### Work order:
Could you reproduce the text lines of all the records below word for word, leaving the pictures out?

### Dataset entries:
+ + + +
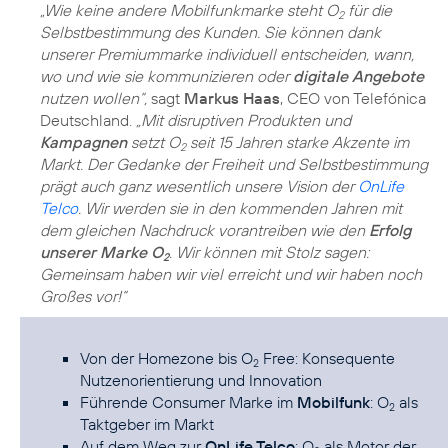
„Wie keine andere Mobilfunkmarke steht O
für die
2
Selbstbestimmung des Kunden. Sie können dank
unserer Premiummarke individuell entscheiden, wann,
wo und wie sie kommunizieren oder
digitale Angebote
nutzen wollen“,
sagt
Markus Haas
, CEO von Telefónica
Deutschland.
„Mit disruptiven Produkten und
Kampagnen
setzt O
seit 15 Jahren starke Akzente im
2
Markt. Der Gedanke der Freiheit und Selbstbestimmung
prägt auch ganz wesentlich unsere Vision der
OnLife
Telco
. Wir werden sie in den kommenden Jahren mit
dem gleichen Nachdruck vorantreiben wie den
Erfolg
unserer Marke O
. Wir können mit Stolz sagen:
2
Gemeinsam haben wir viel erreicht und wir haben noch
Großes vor!“
Von der Homezone bis
O
Free
: Konsequente
2
Nutzenorientierung und Innovation
Führende Consumer Marke im
Mobilfunk
: O
als
2
Taktgeber im Markt
Auf dem Weg zur
OnLife Telco
: O
als Motor der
+ + + +
### Reply to the exercise:
„Wie keine andere Mobilfunkmarke steht O
für die
2
Selbstbestimmung des Kunden. Sie können dank
unserer Premiummarke individuell entscheiden, wann,
wo und wie sie kommunizieren oder
digitale Angebote
nutzen wollen“,
sagt
Markus Haas
, CEO von Telefónica
Deutschland.
„Mit disruptiven Produkten und
Kampagnen
setzt O
seit 15 Jahren starke Akzente im
2
Markt. Der Gedanke der Freiheit und Selbstbestimmung
prägt auch ganz wesentlich unsere Vision der
OnLife
Telco
. Wir werden sie in den kommenden Jahren mit
dem gleichen Nachdruck vorantreiben wie den
Erfolg
unserer Marke O
. Wir können mit Stolz sagen:
2
Gemeinsam haben wir viel erreicht und wir haben noch
Großes vor!“
Von der Homezone bis
O
Free
: Konsequente
2
Nutzenorientierung und Innovation
Führende Consumer Marke im
Mobilfunk
: O
als
2
Taktgeber im Markt
Auf dem Weg zur
OnLife Telco
: O
als Motor der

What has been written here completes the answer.